I got a chance to play Wii Table Tennis today, and I have to say this is a very poor approximation of Table Tennis.
At first glance, it's innocent enough, but I can't keep playing, I'm getting too stone cold furious at how many bad habits your little Mii avatar has, how little control you truly have over him, and how many games this has costed me and being able to spot the exact mistake my Mii made that caused it.
Generally, you character only has 8 basic Table Tennis moves at his disposal: Forehand push, F-Drive, F-Chop, Backhand punch, B-Drive, and B-Chop and F and B Smashes. Calling those drives or chops though is a little generous, since your Mii doesn't make the correct hand motion to impart as much spin as he does. Forehand and backhand flicks, blocks, drops, scoops, and loops are not represented at all; and while your Mii displays good shakehand posture, apparently Pen-holder style doesn't even exist.

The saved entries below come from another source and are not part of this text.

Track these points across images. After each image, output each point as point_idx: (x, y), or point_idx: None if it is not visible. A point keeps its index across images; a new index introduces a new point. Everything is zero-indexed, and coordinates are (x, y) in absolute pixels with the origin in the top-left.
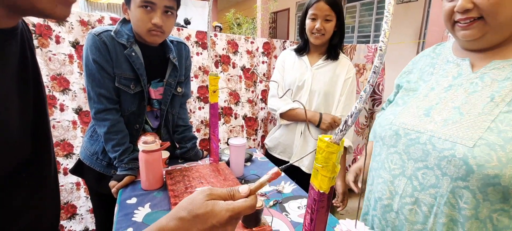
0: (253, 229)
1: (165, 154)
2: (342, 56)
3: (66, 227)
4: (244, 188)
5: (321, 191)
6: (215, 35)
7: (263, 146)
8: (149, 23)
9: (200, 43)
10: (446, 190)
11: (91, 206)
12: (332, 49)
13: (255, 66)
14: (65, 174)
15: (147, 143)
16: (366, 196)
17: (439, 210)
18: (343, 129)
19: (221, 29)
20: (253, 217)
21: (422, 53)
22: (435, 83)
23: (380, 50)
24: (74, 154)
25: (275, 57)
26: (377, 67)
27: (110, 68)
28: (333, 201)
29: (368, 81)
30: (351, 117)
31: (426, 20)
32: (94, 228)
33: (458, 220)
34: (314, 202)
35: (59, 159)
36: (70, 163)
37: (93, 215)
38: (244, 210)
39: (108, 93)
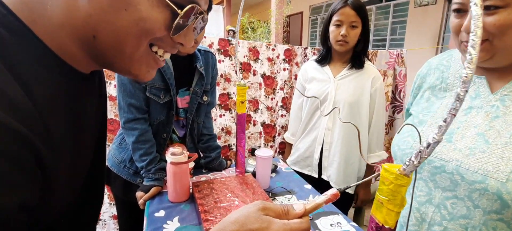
0: None
1: (190, 164)
2: (367, 64)
3: None
4: (299, 207)
5: (387, 226)
6: (238, 43)
7: (281, 153)
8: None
9: (222, 50)
10: (478, 222)
11: (114, 213)
12: (357, 57)
13: (292, 81)
14: None
15: (175, 154)
16: None
17: None
18: (416, 161)
19: (235, 33)
20: None
21: (428, 65)
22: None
23: (466, 77)
24: None
25: (297, 64)
26: (462, 96)
27: None
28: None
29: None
30: (427, 148)
31: (445, 25)
32: None
33: None
34: None
35: None
36: None
37: (116, 221)
38: None
39: (138, 103)
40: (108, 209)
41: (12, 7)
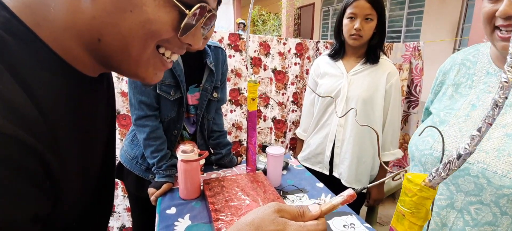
0: None
1: (201, 161)
2: (383, 58)
3: None
4: (315, 209)
5: None
6: (249, 38)
7: (292, 149)
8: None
9: (232, 45)
10: (506, 230)
11: (128, 205)
12: (371, 51)
13: (305, 79)
14: None
15: (186, 152)
16: None
17: None
18: (444, 173)
19: (245, 26)
20: None
21: (452, 60)
22: (476, 99)
23: (506, 82)
24: None
25: (308, 58)
26: (500, 102)
27: None
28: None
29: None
30: (458, 159)
31: (464, 15)
32: (131, 226)
33: None
34: None
35: None
36: None
37: (130, 213)
38: None
39: (148, 100)
40: (122, 202)
41: (16, 10)
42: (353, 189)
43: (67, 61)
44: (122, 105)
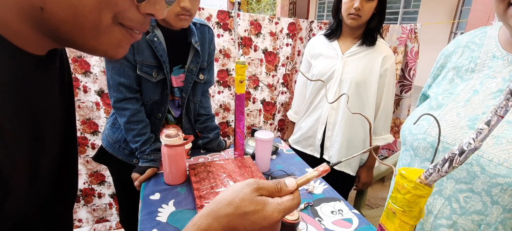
0: None
1: (188, 145)
2: (380, 41)
3: (96, 190)
4: (291, 183)
5: None
6: (238, 15)
7: (280, 130)
8: (177, 7)
9: (221, 24)
10: (495, 220)
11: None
12: (369, 34)
13: (295, 59)
14: (93, 148)
15: (170, 136)
16: None
17: None
18: (443, 169)
19: (239, 4)
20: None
21: (456, 42)
22: (479, 85)
23: None
24: (99, 132)
25: (301, 39)
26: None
27: (131, 55)
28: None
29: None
30: (461, 155)
31: None
32: None
33: None
34: None
35: (86, 135)
36: (96, 140)
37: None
38: (292, 207)
39: (128, 82)
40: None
41: None
42: (327, 163)
43: (5, 37)
44: (106, 84)
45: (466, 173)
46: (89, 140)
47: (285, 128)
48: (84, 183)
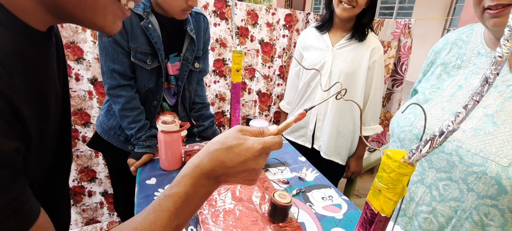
0: (280, 224)
1: (183, 132)
2: (369, 34)
3: (87, 188)
4: (272, 127)
5: (383, 215)
6: (235, 5)
7: (275, 122)
8: (185, 4)
9: (218, 13)
10: (470, 206)
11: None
12: (360, 28)
13: (291, 49)
14: (84, 141)
15: (167, 123)
16: None
17: (459, 224)
18: (424, 150)
19: None
20: (281, 213)
21: (445, 39)
22: (464, 80)
23: (500, 57)
24: (91, 123)
25: (297, 31)
26: (491, 79)
27: (125, 42)
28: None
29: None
30: (440, 136)
31: None
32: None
33: None
34: (370, 223)
35: (77, 127)
36: (88, 132)
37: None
38: (273, 146)
39: (121, 69)
40: (103, 169)
41: None
42: (305, 110)
43: (15, 14)
44: (99, 72)
45: (446, 162)
46: (80, 132)
47: (280, 120)
48: (73, 180)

I will say that I was a tad disappointed in the complete lack of a formal tutorial for any of the games, and so had to look up a more detailed lowdown for the controls proper. Upon doing this however, I was disappointed to find that to do your basic drives and chops, you have to twist your hand as you hit the ball. While I can understand that this is supposed to be a similar game to Wii Tennis, I would appreciate it if the game weren't instilling such a bad idea as to how Table Tennis works. In real Table Tennis, you CAN'T twist your wrist mid-stroke, it just doesn't work. You lose all sense of paddle control and direction, and the only thing you'll accomplish is sending the ball straight up, or down into the net or table.
Then finally, your Mii is just plain lazy. While he can backpedal just fine; if you would like him to skedaddle his sorry ass from one side of the table to the other, I can tell you right it isn't going to happen anytime soon with the old man shuffle he's been programmed to use. Furthermore, when the tempo of the ball has him pushed to the far side of any part of the table, the smartest thing to do is to hurry back to neutral position in the middle, but NOPE! Gonna stay way over there and make himself easy to get tricked by an alternating side shot... and OH MY GOD if you make him exert himself just slightly too hard to hit the ball that's outside of his grandpa shuffling radius, he'll leap for it and FUBAR it completely regardless of your input stroke, sending the ball into a lofty trajectory that any moron could smash back for the point.
And yes, leaping from one side of the table to the other and still performing a clean hit is a skill that needs to be practiced at; a skill that Miis have no grasp of whatsoever.